A lot of how our collaboration has changed at Muserk is due to the lower amount of face-to-face time we receive. We’ve lost the personal aspect of working in an office so meetings can sometimes feel like a social event. This makes the time box we allocate for meetings feel more relaxed as more social interaction comes into play. Which sheds light on a larger stance we take on culture at Muserk. In a sense, culture may not be something you can force on a decentralized team. While it can, and should, in some ways be guided by leadership, it’s something that we are finding sometimes has to grow naturally within the company, within the different teams, and within individual relationships.

Working Remotely

How Our Office Prepared Us To Be A Remote Team

As many startups do, Muserk began as a fully remote team. Once our business solidified, workflows increased and collaboration became increasingly more important. The logical next step was to get as many people as possible into one place. With team members all over the world, however, we couldn’t expect the entire company to move to Nashville.

In the throes of COVID-19 we were forced to move the team remote. We had gotten used to office life, and the team had grown significantly. Were those distant memories of a fully remote team lost? We couldn’t be sure how big of a challenge this would be to overcome. Luckily we still had members of the team outside of Nashville, and all along we had accidentally been preparing for this.

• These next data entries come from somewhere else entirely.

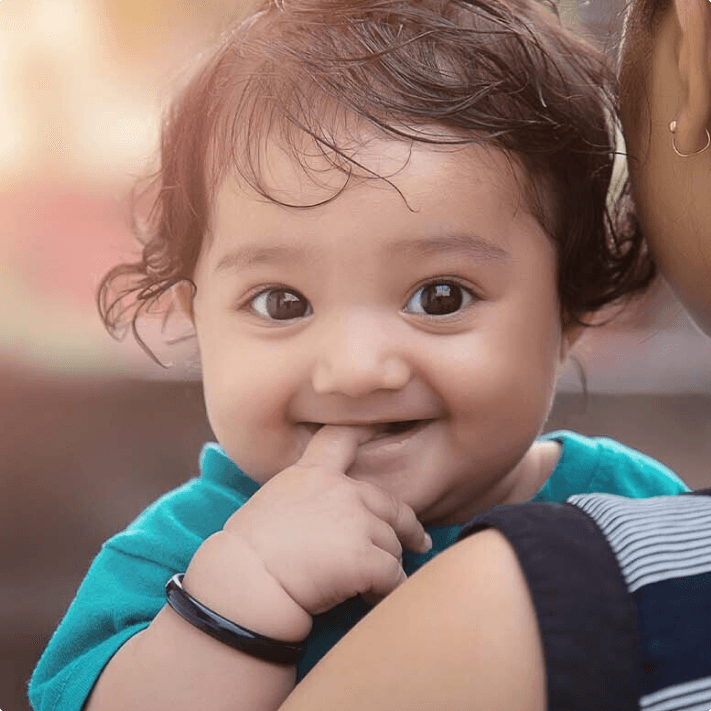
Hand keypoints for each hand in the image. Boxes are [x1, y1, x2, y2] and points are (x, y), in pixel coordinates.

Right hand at [223, 425, 430, 615]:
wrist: (243, 583)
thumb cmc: (246, 552)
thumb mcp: (272, 502)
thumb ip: (307, 498)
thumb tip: (329, 518)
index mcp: (313, 473)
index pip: (342, 439)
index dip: (367, 431)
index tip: (385, 426)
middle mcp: (340, 490)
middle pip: (388, 505)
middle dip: (405, 527)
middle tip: (417, 541)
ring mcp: (356, 521)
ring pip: (392, 545)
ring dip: (387, 565)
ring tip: (370, 586)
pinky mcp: (365, 557)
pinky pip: (393, 576)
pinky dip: (387, 590)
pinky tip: (370, 598)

The office has always served as a hub for us. Once a quarter we assemble in Nashville for a week to share everything the company has been doing, and the division in each group’s effort is obvious. Each team is working on their own thing, and some of that knowledge doesn’t come across day to day. Because it doesn’t need to. Communication is key to facilitating a remote team, and, like any good team, we should even strive to over-communicate. That over-communication can quickly become a distraction, however, if it’s not effective.

Working in an office we’ve figured out what information streams matter to us, how to separate those, and how to tap into the ones we care about. In order to subscribe to all of the conversations happening at Muserk, and mute them when they get in the way, we make our chat channels as granular as possible. Discussions often happen in chat rather than in person, and we are in the habit of posting the results for those who were not there. We send casual meeting invites to those who may or may not care about the topic in case they want to be involved. Scheduled meetings auto-create video links within our calendars, and we join with tablets to use as whiteboards. When COVID-19 kept us from getting to the office, we worried about how it would hinder collaboration, and in hindsight we had been preparing all along. Without even knowing it we had fostered a remote-first culture that even our new hires, with no remote experience, were able to seamlessly adapt.

So has the office become unnecessary? Without it we wouldn’t have figured out who we are as a team. The lessons about communication may have required more effort, or taken longer to develop. We inadvertently learned a valuable lesson about disaster preparedness that we can carry on into the future. When we go back to the office, this moment will remain in the back of our minds. We may never be in this situation again, but if we are, the transition will be just as seamless.